LorenzoEvans16:01:28

Oh my dear god that was it. That was it! Thanks so much, I’ll never forget it.

alpox20:01:37

@UHR1B0NJG For future reference: There is a small trick to always force the browser to use the most recent version of your script and ignore cache. When loading your script you can add a version-identifier as any query parameter. For example: app.js?v=1.0 as soon as the browser sees another query string it won't load from cache

alpox20:01:54

We sometimes use this to ensure that clients get the newest version and we don't get calls which are resolved by a simple cache reload

Luke Schubert12:01:44

I know the angular bundler solves this by adding some random string to the end of its generated js files

Luke Schubert12:01:19

so for v1.0.0 all of the built js will be bundle-45ASDB123.js and the index.html file will reference that, and when you bump to v1.0.1 that random string will change

Victor FM23:01:09

Hey everyone, I'm having trouble managing response types on a API, like sending a 200, 422, or any other status, does anyone have this problem too? I'm using compojure to design it

noisesmith23:01:26

how are you setting the response status?

Victor FM23:01:50

At the moment it is always sending back a 200, with the contents on the body

noisesmith23:01:08

there's a helper, but a hash-map {:body ... :status N} should do the trick

Victor FM23:01:27

I'm trying to figure out how to set up the responses types without applying that on the business layer

Victor FM23:01:53

I have 3 layers, the API, business, and repository

Victor FM23:01:16

If I add the logic to send back a 422 for example, where would I put it? On the API layer or the business layer? If I add it in the business layer, it wouldn't really be a business layer anymore, right?

noisesmith23:01:38

likely a middleware that takes your handler as an argument and returns a new handler that validates that the request can be processed, and falls back to 422

noisesmith23:01:38

but I haven't isolated my layers in as disciplined way as you are describing, so I might be missing a better option

noisesmith23:01:23

I'm also slightly confused by your usage of the term "response type" here because to me that's somehting like application/json

noisesmith23:01:33

which clearly isn't what you mean

Victor FM23:01:24

sorry, I mean sending back a 422 when someone sends a invalid entity, like a missing field or wrong information type

noisesmith23:01:40

OK yeah I'd definitely write a wrap-validate middleware and wrap the handler with it (inside the route if it's endpoint specific, around the router if it's generic)

════════

→ How to complete this task
In the chat excerpt about script caching and API responses, why does adding a version identifier such as app.js?v=1.0 make the browser load the most recent script? Answer in one to three sentences.

════════

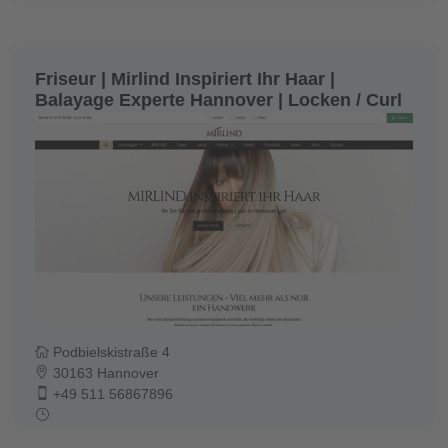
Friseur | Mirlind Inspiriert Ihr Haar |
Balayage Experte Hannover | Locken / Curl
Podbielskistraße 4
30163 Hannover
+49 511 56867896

════════

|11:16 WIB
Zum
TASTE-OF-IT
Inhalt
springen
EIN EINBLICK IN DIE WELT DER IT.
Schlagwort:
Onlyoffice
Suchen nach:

════════

→ Result below
When the browser sees a different query string on the script's URL, it won't load the file from cache, so changing the version identifier forces it to fetch the newest version. The poster's team uses this so clients get the latest version and they avoid calls that a simple cache reload would resolve.